▶ _Exercise task a_
In the newsletter below, write out the passage that starts at "Corvallis, OR 97333   541-753-3942" and ends with "help set up)", inclusive.

Supplied text start

Corvallis, OR 97333   541-753-3942
email at a-morgan@peak.org


Christmas eve at the deli ~ again!
6:30


(Wise men and others arrive early for seats!)
(Arrive Extra early and you can help set up)


A 30-MINUTE FAMILY EVENT OF CAROLS, CANDLES
AND A SPONTANEOUS NATIVITY WITH THE CHILDREN

A not-so-small gift of Moment Ministries
and the Old World Deli and Pub
on 2nd street next to the Post Office in Corvallis


FASTER AND FASTER THE OLD YEARS PASS
This should be our final blue sheet mailing of 2006. We've mailed 13 issues plus my booklet of Thursday Night Prayers. I've written almost 30 back page articles, so less than half have been published, although some may have gone out in the summer e-mail editions. (this is a productivity record since we've started posting to the internet, 1999 - bill)
It’s fun getting responses, sometimes with a different slant. Writers like a clue now and then about whether they are being read. I started writing like this about 28 years ago when I cast off the anchor to a live congregation. I wanted (and needed) a way of staying in touch with colleagues and friends. You don't know how much I need the prodding of this to stimulate my ideas, reading, thinking and writing. When readers get occasional ideas or help from this activity it’s a bonus. I could publish a book of the wonderful and inspiring and gracious letters that have come over the years.

Supplied text end
Entries shown start

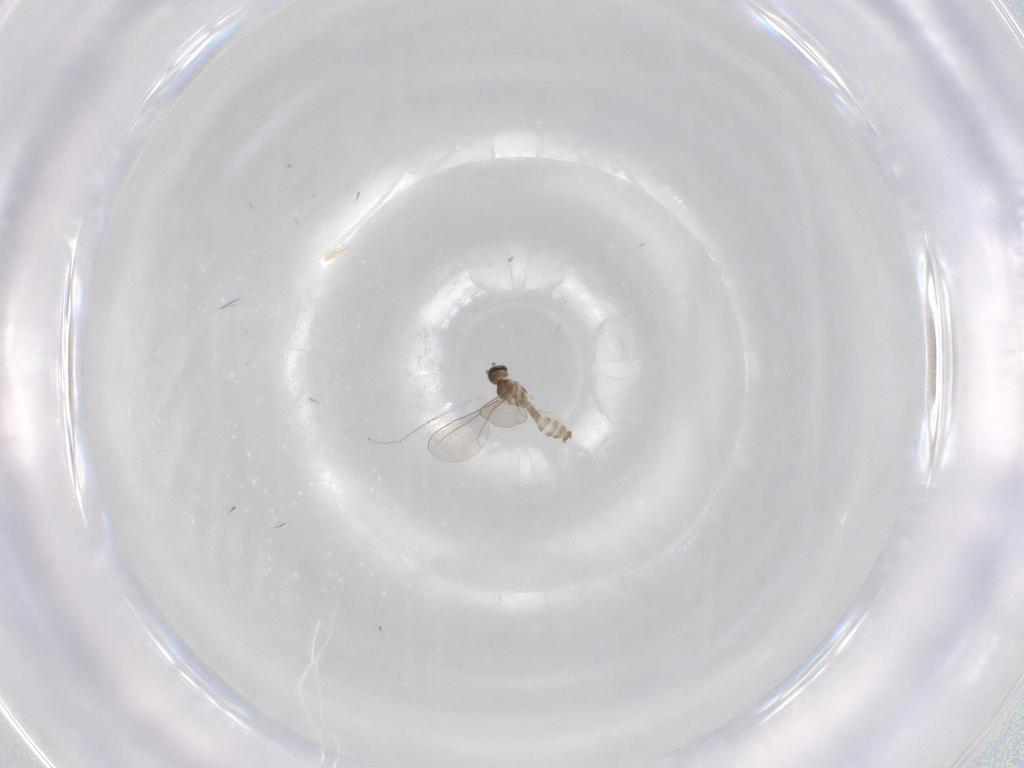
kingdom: Animalia
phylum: Arthropoda
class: Insecta
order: Diptera
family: Cecidomyiidae
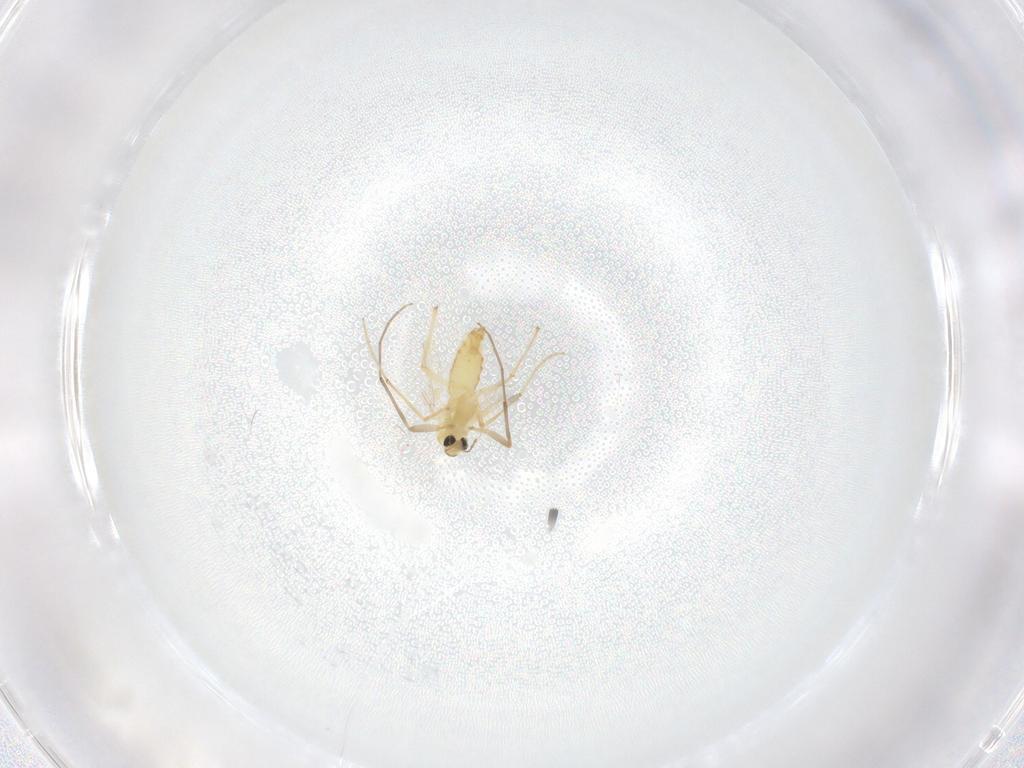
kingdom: Animalia
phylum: Arthropoda
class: Insecta
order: Diptera
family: Chironomidae
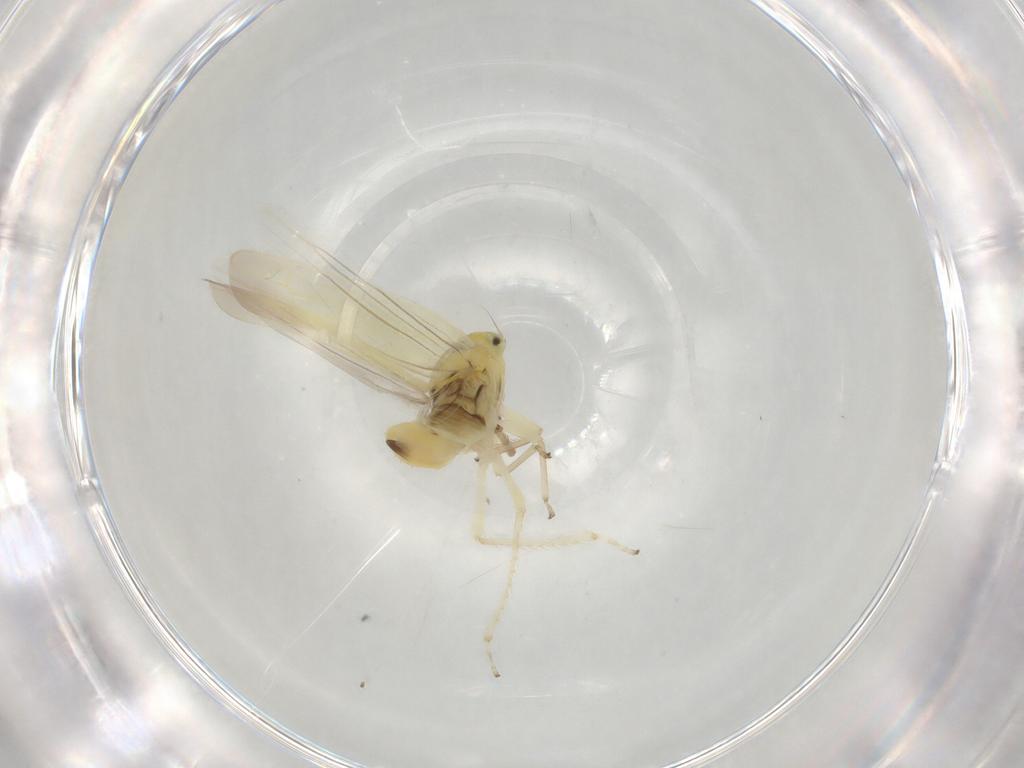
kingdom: Animalia
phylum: Arthropoda
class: Insecta
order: Hemiptera
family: Cicadellidae
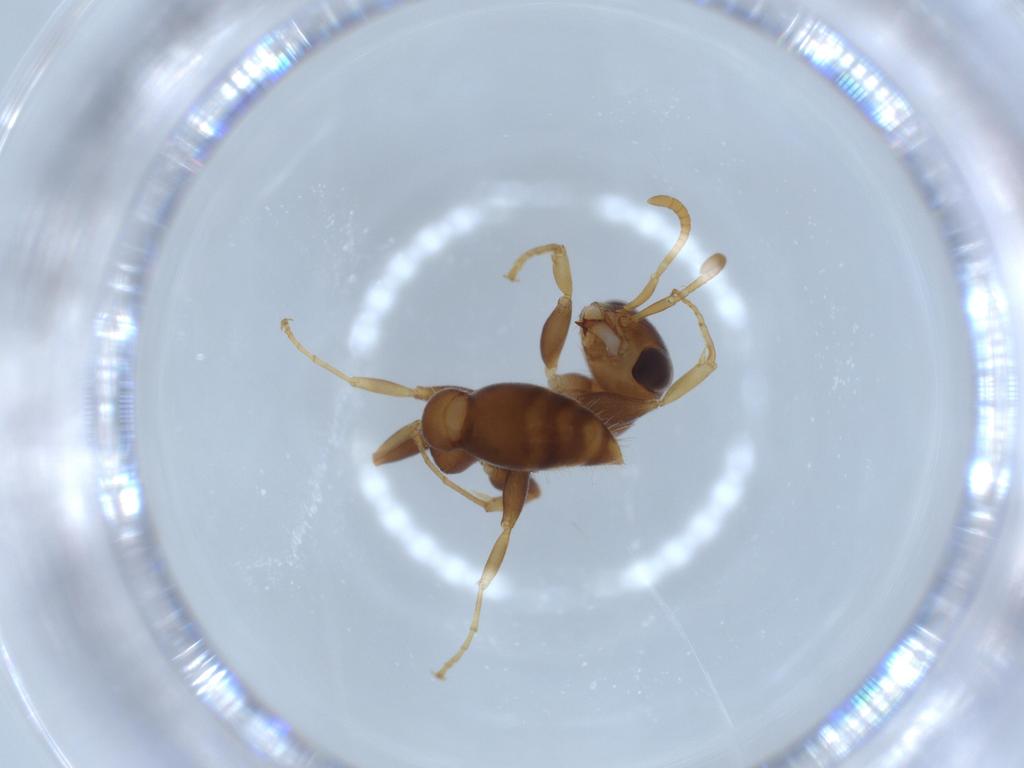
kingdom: Animalia
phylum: Arthropoda
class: Insecta
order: Hymenoptera
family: Formicidae
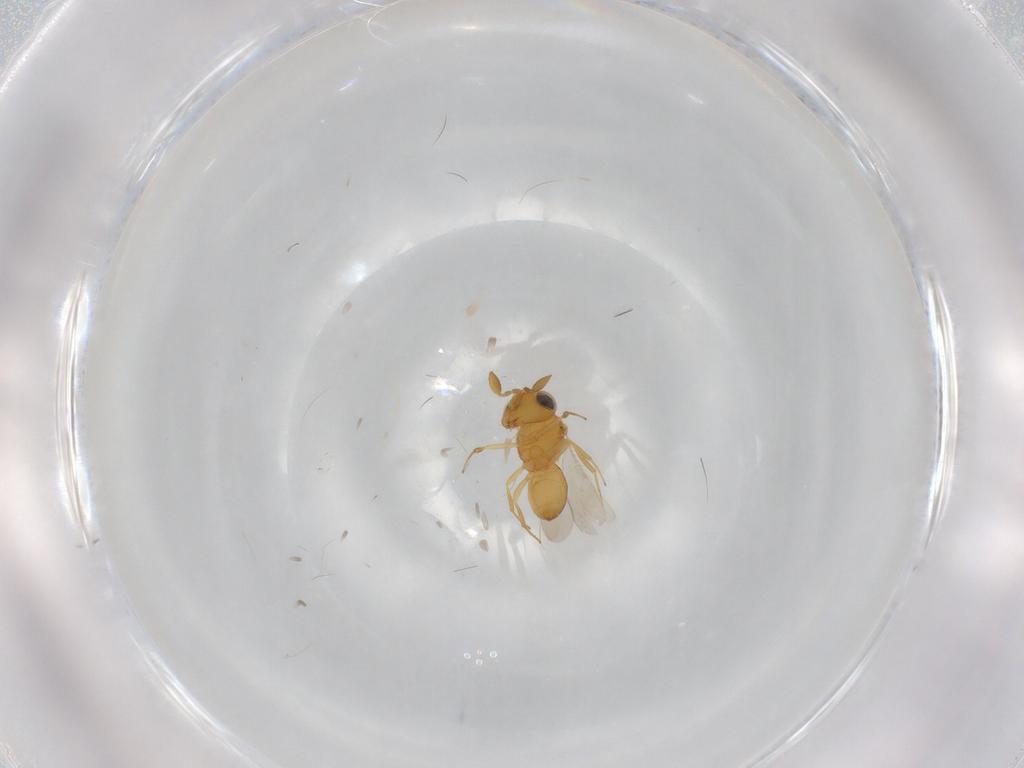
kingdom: Animalia
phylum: Arthropoda
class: Insecta
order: Hymenoptera
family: Scelionidae
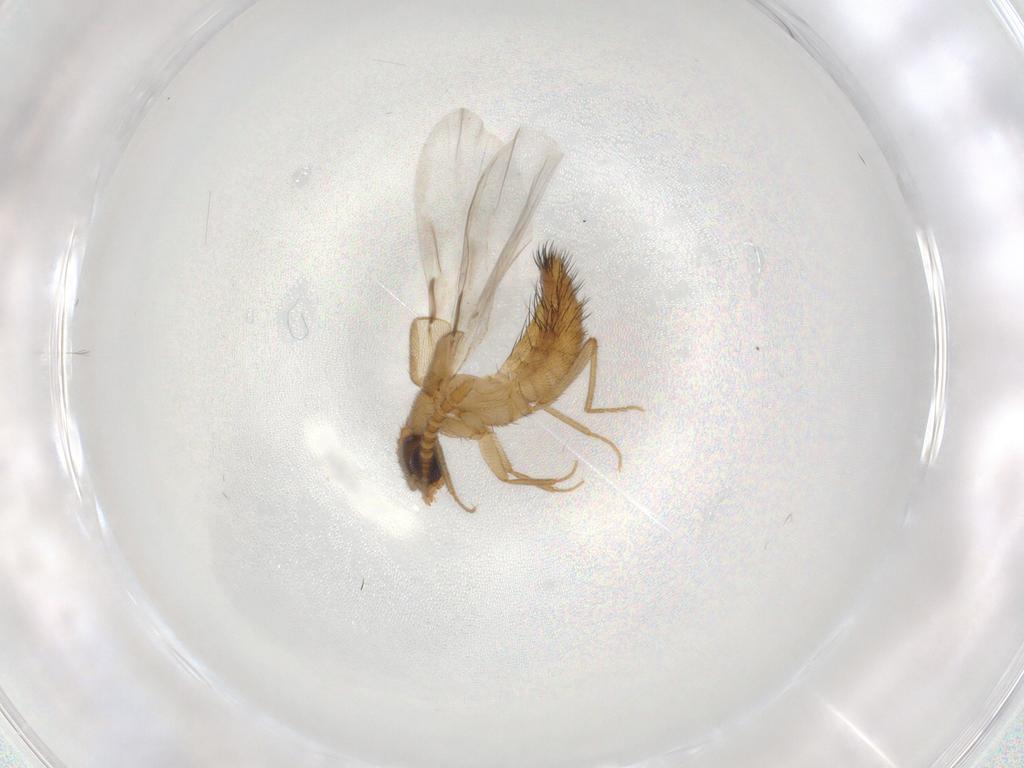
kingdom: Animalia
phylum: Arthropoda
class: Insecta
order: Coleoptera
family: Staphylinidae
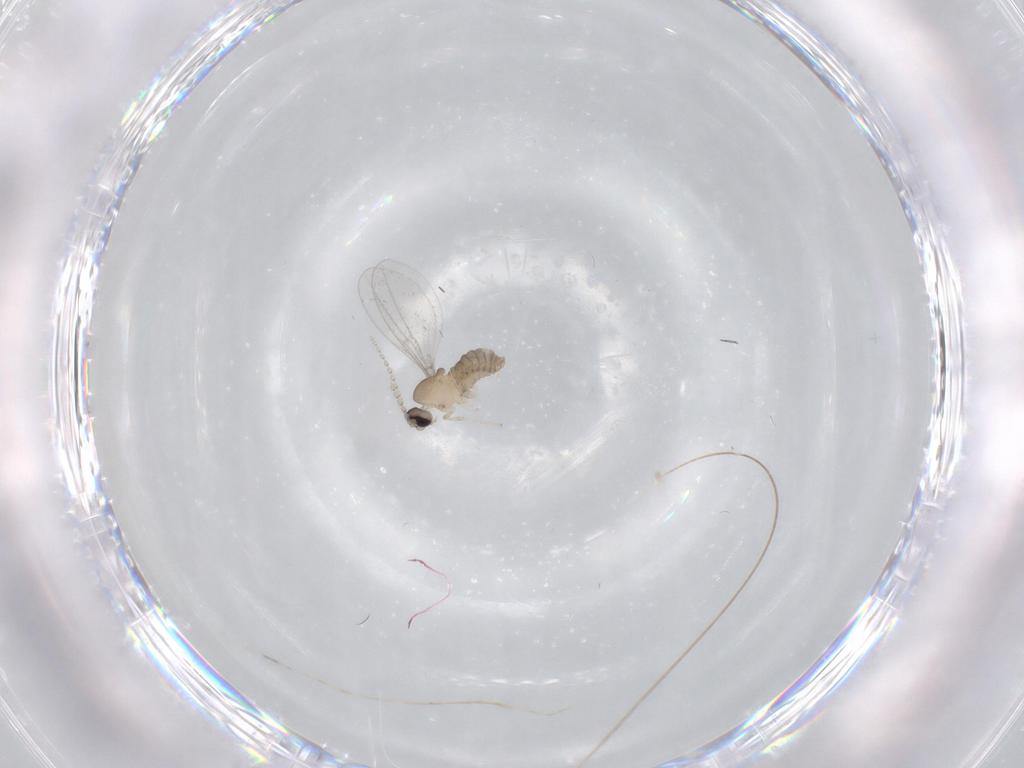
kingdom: Animalia
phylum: Arthropoda
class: Insecta
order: Diptera
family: Cecidomyiidae
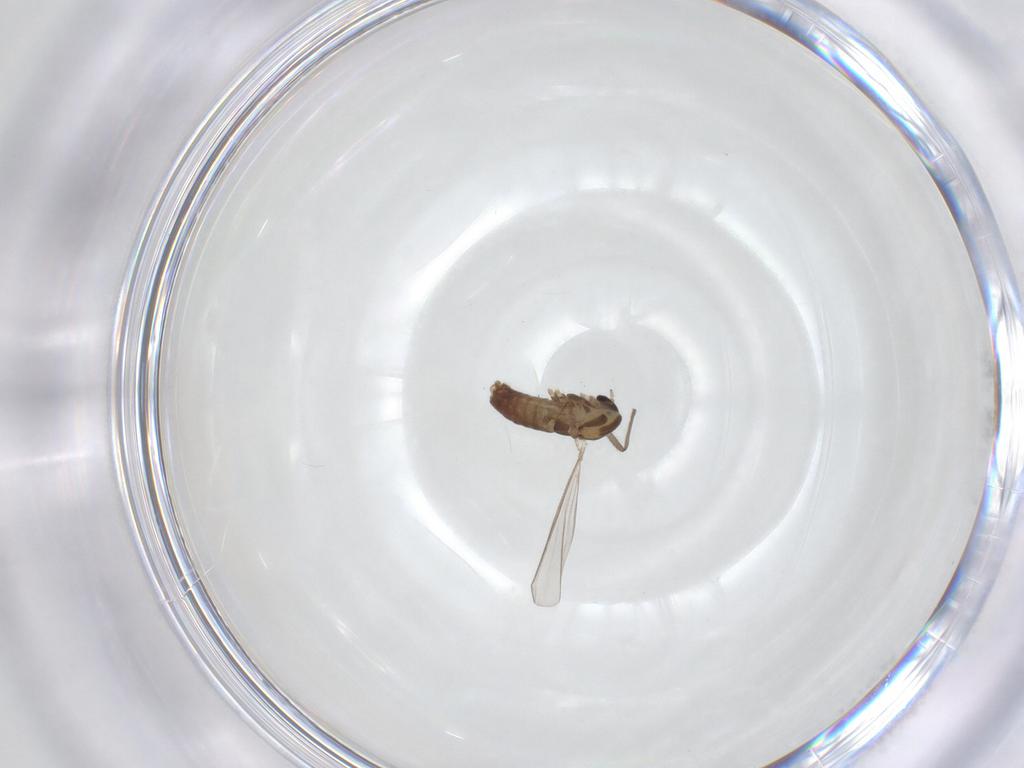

Entries shown end

▶ _Exercise task b_
Convert the listing above into a numbered list, running from its first line through the line containing "family: Scelionidae", with both ends included. Omit blank lines and leave out the pictures.

▶ _Exercise result a_
Corvallis, OR 97333   541-753-3942
email at a-morgan@peak.org


Christmas eve at the deli ~ again!
6:30


(Wise men and others arrive early for seats!)
(Arrive Extra early and you can help set up)

▶ _Exercise result b_
1. kingdom: Animalia
2. phylum: Arthropoda
3. class: Insecta
4. order: Diptera
5. family: Cecidomyiidae
6. kingdom: Animalia
7. phylum: Arthropoda
8. class: Insecta
9. order: Diptera
10. family: Chironomidae
11. kingdom: Animalia
12. phylum: Arthropoda
13. class: Insecta
14. order: Hemiptera
15. family: Cicadellidae
16. kingdom: Animalia
17. phylum: Arthropoda
18. class: Insecta
19. order: Hymenoptera
20. family: Formicidae
21. kingdom: Animalia
22. phylum: Arthropoda
23. class: Insecta
24. order: Hymenoptera
25. family: Scelionidae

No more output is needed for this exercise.